Under text guidance, SRA increases dramatically from 4.82% to 56.71%, validating the effectiveness of multi-modal alignment.

Efficiency Comparison (Table 4)¶

Method	Total Params	Trainable Params	Inference Time
SMooDi	468M	13.9M	4.0s
StyleMotif	462M	7.8M (−43.9%)	3.1s (−22.5%)

Highlights & Insights¶

Parameter-free style injection: Replacing zero-initialized linear layers with statistical normalization eliminates redundant trainable parameters — an elegant design choice.
Single-branch outperforms dual-branch: This work challenges the paradigm that style control requires an additional network branch, demonstrating that carefully designed feature fusion can achieve superior results with a simpler architecture.
Emergent multi-modal capability: By aligning the motion encoder with ImageBind, the model gains image/video/audio-guided stylization without requiring modality-specific training.
Style interpolation: The framework supports weighted blending of multiple style text inputs, producing smooth style transitions.

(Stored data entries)

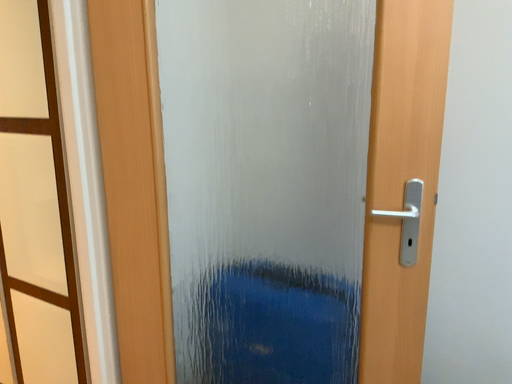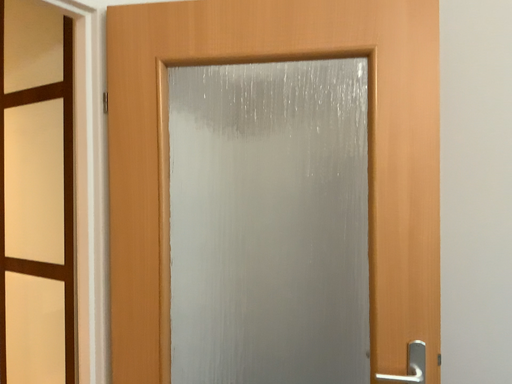
Question: How did the camera likely rotate when shooting the video?

Choices:
 (A) rotated downward
 (B) rotated upward

Answer: (B)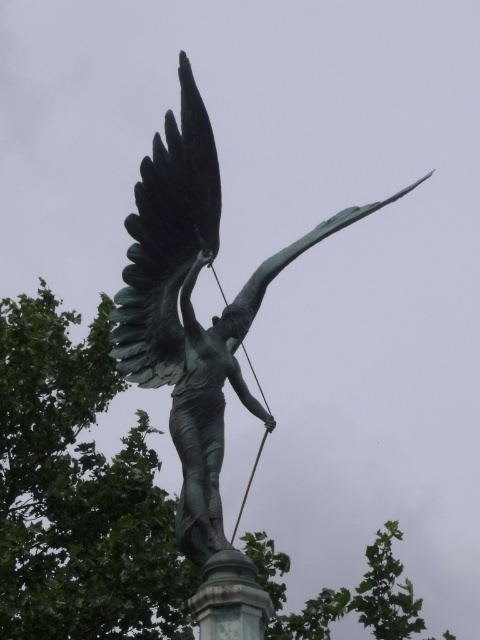
You are an art conservator assessing the placement of the bronze statue at center and the green polished stone pillar at center in the image. Which object is positioned further back in the scene?

The green polished stone pillar at center is positioned behind the bronze statue at center, so it is further back in the scene.

Based on the photo, you are a photographer trying to capture the bronze statue at center without any obstructions. Given that the green leafy tree at upper left is in the way, can you position yourself in a way to avoid the tree blocking the statue?

The bronze statue at center is behind the green leafy tree at upper left, so positioning yourself to the side or behind the tree would allow you to capture the statue without obstruction.

Consider the image. You are a photographer planning to capture the bronze statue at center against the backdrop of the green leafy tree at upper left. Based on their sizes, will the tree likely cover more of the camera frame horizontally compared to the statue?

The green leafy tree at upper left might be wider than bronze statue at center, so it could potentially cover more of the camera frame horizontally compared to the statue.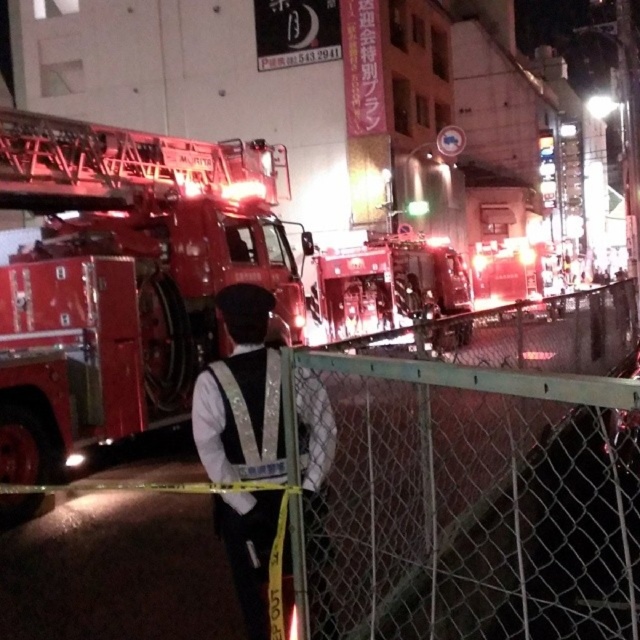
You are a firefighter who needs to quickly access the shiny red fire truck at center. Considering your height is 6 feet and you are standing 10 feet away from the camera, can you safely reach the fire truck without moving closer?

The shiny red fire truck at center is 18.44 feet from the camera. Since you are 10 feet away from the camera, the distance between you and the fire truck is 8.44 feet. Therefore, you can safely reach the fire truck without moving closer as you are already within a reasonable distance.

Looking at this image, you are a firefighter who needs to locate the shiny red fire truck at center and the white reflective vest at center. Based on the scene description, which object is positioned higher in the image?

The shiny red fire truck at center is positioned higher than the white reflective vest at center in the image.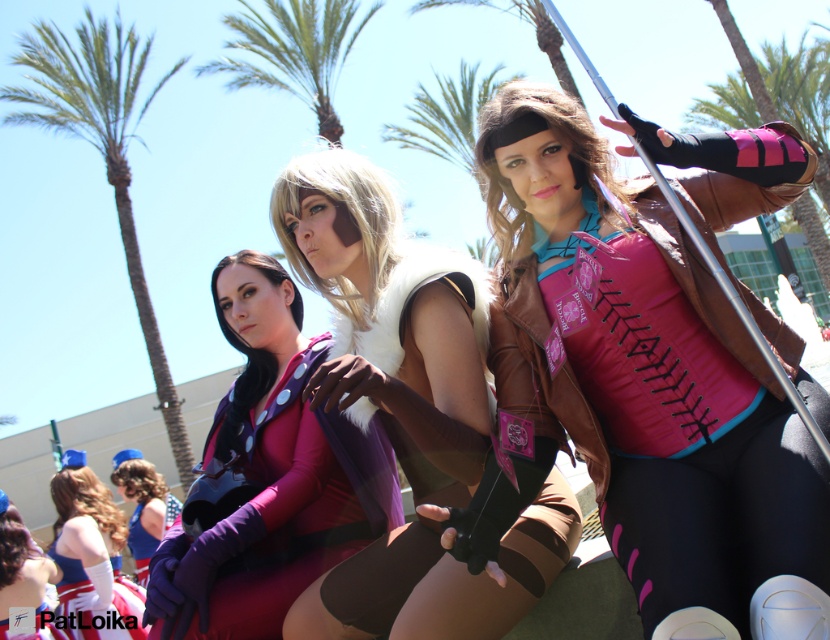
Question: Is matte purple bodysuit at center to the right of shiny blue fabric dress at lower left from the viewer's perspective?

Choices:
 (A) no
 (B) yes

Answer: (B)

Question: Which object is farther from the camera taking this photo?

Choices:
 (A) fur-lined leather jacket at center
 (B) green leafy palm tree at upper right
 (C) matte purple dress at lower left
 (D) green leafy palm tree at center

Answer: (B)

Question: Which point is closer to the camera?

Choices:
 (A) matte purple dress at lower left
 (B) green leafy palm tree at upper center
 (C) pink fabric corset at center
 (D) shiny blue fabric dress at lower left

Answer: (C)

Question: Which object appears farthest from the camera in this image?

Choices:
 (A) green leafy palm tree at upper left
 (B) green leafy palm tree at upper right
 (C) fur-lined leather jacket at center

Answer: (B)

Question: From the image, what is the correct spatial relationship of green leafy palm tree at upper center in relation to matte purple dress at lower left?

Choices:
 (A) left
 (B) right

Answer: (A)

Question: Can you confirm if green leafy palm tree at upper left is wider than matte purple dress at lower left?

Choices:
 (A) yes
 (B) no

Answer: (A)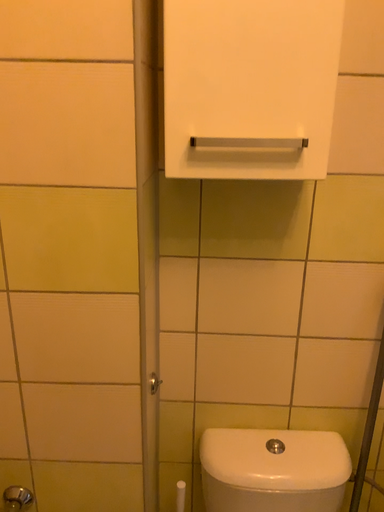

**PARTS OF THE EXERCISE**
1. Using the StyleMotif excerpt, decide whether each statement agrees with it, answering yes or no and quoting the words that settle it: (a) Under text guidance, SRA rises from 4.82% to 56.71%. (b) The model needs modality-specific training to gain image-guided stylization. (c) The framework supports weighted blending of multiple style text inputs.
2. From the StyleMotif excerpt, extract the part that opens with the words containing "Parameter-free style injection: Replacing" and closes with "elegant design choice.".

**RESPONSES**
1.
(a) Yes: "SRA increases dramatically from 4.82% to 56.71%"
(b) No: "without requiring modality-specific training"
(c) Yes: "supports weighted blending of multiple style text inputs"

2.
Parameter-free style injection: Replacing zero-initialized linear layers with statistical normalization eliminates redundant trainable parameters — an elegant design choice.